The Fortune 500 company, known for supplying recycled, refurbished, and aftermarket vehicle components, revealed the incident in a regulatory filing with the Maine Attorney General’s Office. The disclosure places LKQ among a growing list of organizations affected by the Oracle EBS-focused hacking campaign attributed to the Cl0p ransomware group.
Scope and Nature of the Breach
According to LKQ, the breach primarily impacted sole proprietor suppliers. The exposed data may include highly sensitive information such as Employer Identification Numbers (EINs) and Social Security numbers (SSNs).
The company said it detected suspicious activity on October 3, 2025, and promptly launched an internal investigation. That review concluded on December 1, 2025, confirming unauthorized access to personal data within the Oracle EBS environment.
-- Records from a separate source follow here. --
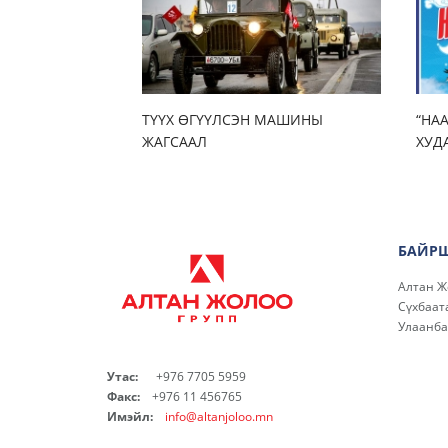
ТҮҮХ ӨГҮҮЛСЭН МАШИНЫ
“НА
ЖАГСААЛ
ХУДА
БАЙР
Алтан Ж
Сүхбаата
Улаанба
Утас:
+976 7705 5959
Факс:
+976 11 456765
Имэйл:
info@altanjoloo.mn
In notifications sent to affected individuals, LKQ stated that its investigation found no evidence that systems outside Oracle E-Business Suite were compromised, suggesting the incident was limited in scope.
Connection to the Cl0p Ransomware Campaign
LKQ was one of the earliest companies named on the leak site operated by the Cl0p ransomware group, which has been publicly identifying alleged victims since late October. While LKQ did not initially comment when first listed, its recent disclosure aligns with claims made by the attackers.
Cl0p alleges it exfiltrated several terabytes of data from LKQ’s Oracle EBS instance and has released portions of the stolen information online. The company has not publicly confirmed the volume of data taken.
Part of a Broader Enterprise Software Attack
The Oracle EBS cybercrime campaign has reportedly affected more than 100 organizations globally, based on information published by the attackers. Although many named entities have not issued public statements, several major companies and institutions have confirmed being impacted, including Logitech, Canon, Cox, Mazda, and multiple U.S. colleges and universities.
Cybersecurity experts note that while ransomware groups may exaggerate claims, Cl0p typically presents evidence of unauthorized access before publicly naming victims.
Not LKQ’s First Cybersecurity Incident
This is the second major cybersecurity disclosure by LKQ in recent years. In late 2024, the company reported a separate cyberattack that disrupted operations at one of its Canadian business units, highlighting the ongoing cyber risks faced by large multinational suppliers.
Rising Risk for Oracle EBS Customers
The LKQ breach adds to increasing concern surrounding Oracle E-Business Suite security, as threat actors continue to exploit vulnerabilities in widely deployed enterprise platforms to steal sensitive data at scale.
Security professionals are urging organizations using Oracle EBS to apply all available patches, audit system access, and conduct forensic investigations to ensure attackers have not already established a foothold.